WORK INSTRUCTIONS:
Within the data below, find the string "projects" and return each line where it occurs.
INPUT RECORDS Start Marker
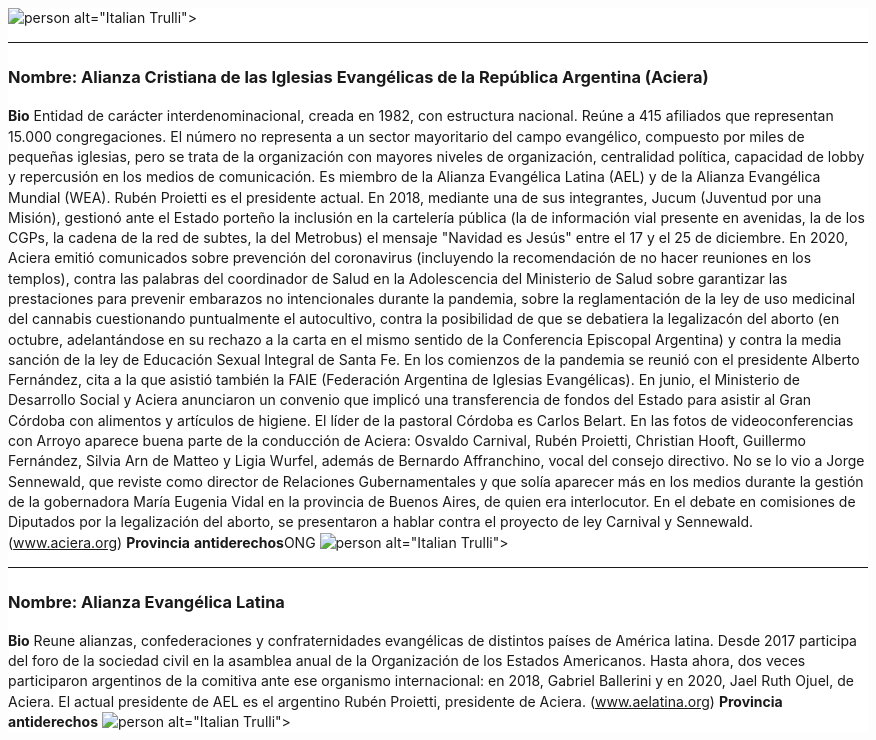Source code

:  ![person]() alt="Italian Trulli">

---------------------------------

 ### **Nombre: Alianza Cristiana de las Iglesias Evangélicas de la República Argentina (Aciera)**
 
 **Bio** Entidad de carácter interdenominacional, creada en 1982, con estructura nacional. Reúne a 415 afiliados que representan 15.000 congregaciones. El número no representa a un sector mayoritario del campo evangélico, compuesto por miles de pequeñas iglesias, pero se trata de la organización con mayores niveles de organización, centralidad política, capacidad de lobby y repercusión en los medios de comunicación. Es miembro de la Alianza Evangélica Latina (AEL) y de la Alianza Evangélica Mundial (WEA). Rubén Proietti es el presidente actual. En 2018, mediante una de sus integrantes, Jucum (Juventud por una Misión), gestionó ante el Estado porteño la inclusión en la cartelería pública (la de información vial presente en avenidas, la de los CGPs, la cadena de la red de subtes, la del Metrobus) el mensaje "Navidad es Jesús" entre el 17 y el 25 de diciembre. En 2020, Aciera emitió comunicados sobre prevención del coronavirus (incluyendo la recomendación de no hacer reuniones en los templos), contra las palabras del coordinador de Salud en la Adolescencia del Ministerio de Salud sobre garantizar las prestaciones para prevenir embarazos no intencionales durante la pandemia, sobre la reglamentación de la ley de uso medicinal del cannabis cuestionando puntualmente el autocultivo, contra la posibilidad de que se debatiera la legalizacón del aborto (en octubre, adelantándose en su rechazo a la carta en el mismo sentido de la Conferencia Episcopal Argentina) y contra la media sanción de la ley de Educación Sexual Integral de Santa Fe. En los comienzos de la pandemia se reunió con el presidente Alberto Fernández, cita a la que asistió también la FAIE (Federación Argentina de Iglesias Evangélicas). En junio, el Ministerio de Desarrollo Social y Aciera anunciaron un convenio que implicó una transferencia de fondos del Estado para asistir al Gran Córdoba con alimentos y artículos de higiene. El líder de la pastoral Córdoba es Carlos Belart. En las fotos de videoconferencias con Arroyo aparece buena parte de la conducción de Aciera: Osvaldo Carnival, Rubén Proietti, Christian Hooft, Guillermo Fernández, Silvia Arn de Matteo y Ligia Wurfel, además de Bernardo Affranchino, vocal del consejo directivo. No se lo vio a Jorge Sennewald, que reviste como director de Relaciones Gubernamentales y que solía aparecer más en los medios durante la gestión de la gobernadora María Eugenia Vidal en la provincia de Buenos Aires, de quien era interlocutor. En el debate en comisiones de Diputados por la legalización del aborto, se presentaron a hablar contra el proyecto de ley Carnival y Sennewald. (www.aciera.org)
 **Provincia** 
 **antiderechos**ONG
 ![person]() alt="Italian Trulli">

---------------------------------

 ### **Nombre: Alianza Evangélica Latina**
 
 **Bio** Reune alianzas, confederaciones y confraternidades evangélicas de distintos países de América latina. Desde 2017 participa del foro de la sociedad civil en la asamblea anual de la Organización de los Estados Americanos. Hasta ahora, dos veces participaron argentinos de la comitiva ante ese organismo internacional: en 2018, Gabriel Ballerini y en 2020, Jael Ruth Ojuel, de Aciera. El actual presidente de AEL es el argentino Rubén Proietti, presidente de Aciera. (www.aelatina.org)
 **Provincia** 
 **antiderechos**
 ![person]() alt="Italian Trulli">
INPUT RECORDS End Marker
INPUT RECORDS Start Marker
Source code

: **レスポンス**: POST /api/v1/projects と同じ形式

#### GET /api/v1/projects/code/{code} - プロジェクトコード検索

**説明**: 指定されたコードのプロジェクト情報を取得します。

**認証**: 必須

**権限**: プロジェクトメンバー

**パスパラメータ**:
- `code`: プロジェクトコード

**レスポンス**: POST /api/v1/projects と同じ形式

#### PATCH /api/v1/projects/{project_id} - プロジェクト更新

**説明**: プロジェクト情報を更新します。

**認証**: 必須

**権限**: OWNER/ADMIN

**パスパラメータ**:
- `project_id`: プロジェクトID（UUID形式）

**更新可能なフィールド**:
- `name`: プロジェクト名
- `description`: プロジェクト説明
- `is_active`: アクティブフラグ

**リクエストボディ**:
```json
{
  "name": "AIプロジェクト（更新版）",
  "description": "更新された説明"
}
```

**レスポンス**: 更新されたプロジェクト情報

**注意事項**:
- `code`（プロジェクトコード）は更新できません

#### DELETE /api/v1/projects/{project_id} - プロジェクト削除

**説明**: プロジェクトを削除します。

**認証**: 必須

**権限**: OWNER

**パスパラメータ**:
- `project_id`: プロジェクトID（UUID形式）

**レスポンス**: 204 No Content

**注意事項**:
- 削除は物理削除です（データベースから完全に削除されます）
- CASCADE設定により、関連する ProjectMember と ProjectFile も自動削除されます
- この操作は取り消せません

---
INPUT RECORDS End Marker
EXERCISE RESPONSE:
: **レスポンス**: POST /api/v1/projects と同じ形式
#### GET /api/v1/projects/code/{code} - プロジェクトコード検索
**レスポンス**: POST /api/v1/projects と同じ形式
#### PATCH /api/v1/projects/{project_id} - プロジェクト更新
#### DELETE /api/v1/projects/{project_id} - プロジェクト削除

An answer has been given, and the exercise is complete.